**Wyodrębniony tekst:**
Prywatne żłobki a Aktywny Rodzic. "To był ostateczny impuls, żeby zamknąć biznes"

Źródło:
tvn24.pl
Opłaty za żłobek w górę
Opłaty za żłobek w góręTVN24
wideo 2/5
Opłaty za żłobek w góręTVN24

Żłobki drożeją nawet kilkukrotnie, ale finalnie rodzice mają zapłacić mniej - to efekt nowego rządowego programu Aktywny rodzic. Podwyżki w placówkach publicznych można tłumaczyć pustkami w kasie samorządów, ale co z prywatnymi żłobkami? - To działanie tylko dla zysku - mówi jedna z ekspertek. Nie zgadza się z nią była właścicielka żłobka, która podkreśla, że to działalność na granicy opłacalności.

Od 1 października w życie wchodzi nowy rządowy program Aktywny Rodzic, który obejmuje trzy świadczenia: - Aktywni rodzice w pracy, Aktywnie w domu i Aktywnie w żłobku. To ostatnie zapewnia do 1500 zł miesięcznie na pokrycie kosztów pobytu dziecka do 3. roku życia w żłobku, klubie dziecięcym albo u dziennego opiekuna. Rodzice nie dostaną tych pieniędzy do ręki, zostaną one przekazane bezpośrednio do odpowiedniej placówki.

W ubiegłym tygodniu pisaliśmy o tym, że opłaty za publiczne żłobki rosną, i to skokowo. Budzi to niepokój u rodziców, tymczasem założenie jest takie, że podwyżki sfinansuje właśnie program Aktywny rodzic, a rodzice nie tylko nie stracą, ale wręcz będą płacić mniej. - Co do zasady ten program jest bardzo dobry - komentowała Aldona Machnowska-Góra, zastępczyni prezydenta Warszawy. - Ma wspierać rodziców, ale też samorządy - wyjaśniała.

A jak sytuacja wygląda w żłobkach prywatnych? Docierają do nas informacje, że one także podnoszą ceny.

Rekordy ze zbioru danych
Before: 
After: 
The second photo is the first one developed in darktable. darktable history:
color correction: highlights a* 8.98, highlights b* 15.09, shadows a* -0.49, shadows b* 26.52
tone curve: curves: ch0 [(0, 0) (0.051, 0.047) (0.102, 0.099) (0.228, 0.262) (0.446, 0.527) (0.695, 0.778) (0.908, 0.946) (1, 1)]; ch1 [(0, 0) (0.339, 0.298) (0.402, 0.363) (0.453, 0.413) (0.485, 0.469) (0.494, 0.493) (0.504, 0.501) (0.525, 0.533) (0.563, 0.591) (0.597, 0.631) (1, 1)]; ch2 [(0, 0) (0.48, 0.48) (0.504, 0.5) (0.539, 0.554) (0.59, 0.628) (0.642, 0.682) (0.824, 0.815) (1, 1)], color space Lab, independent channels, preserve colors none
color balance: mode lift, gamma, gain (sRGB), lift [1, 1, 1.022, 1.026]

**Treść polecenia:**
Przepisz z artykułu o żłobkach i programie Aktywny Rodzic fragment zawarty między słowami "Prywatne żłobki a Aktywny" a "na granicy opłacalności.", łącznie z nimi.

**Wynik końcowy:**
Prywatne żłobki a Aktywny Rodzic. "To był ostateczny impuls, żeby zamknąć biznes"

Źródło:
tvn24.pl
Opłaty za żłobek w górę
Opłaty za żłobek w góręTVN24
wideo 2/5
Opłaty za żłobek w góręTVN24

Żłobki drożeją nawet kilkukrotnie, ale finalnie rodzice mają zapłacić mniej - to efekt nowego rządowego programu Aktywny rodzic. Podwyżki w placówkach publicznych można tłumaczyć pustkami w kasie samorządów, ale co z prywatnymi żłobkami? - To działanie tylko dla zysku - mówi jedna z ekspertek. Nie zgadza się z nią była właścicielka żłobka, która podkreśla, że to działalność na granicy opłacalności.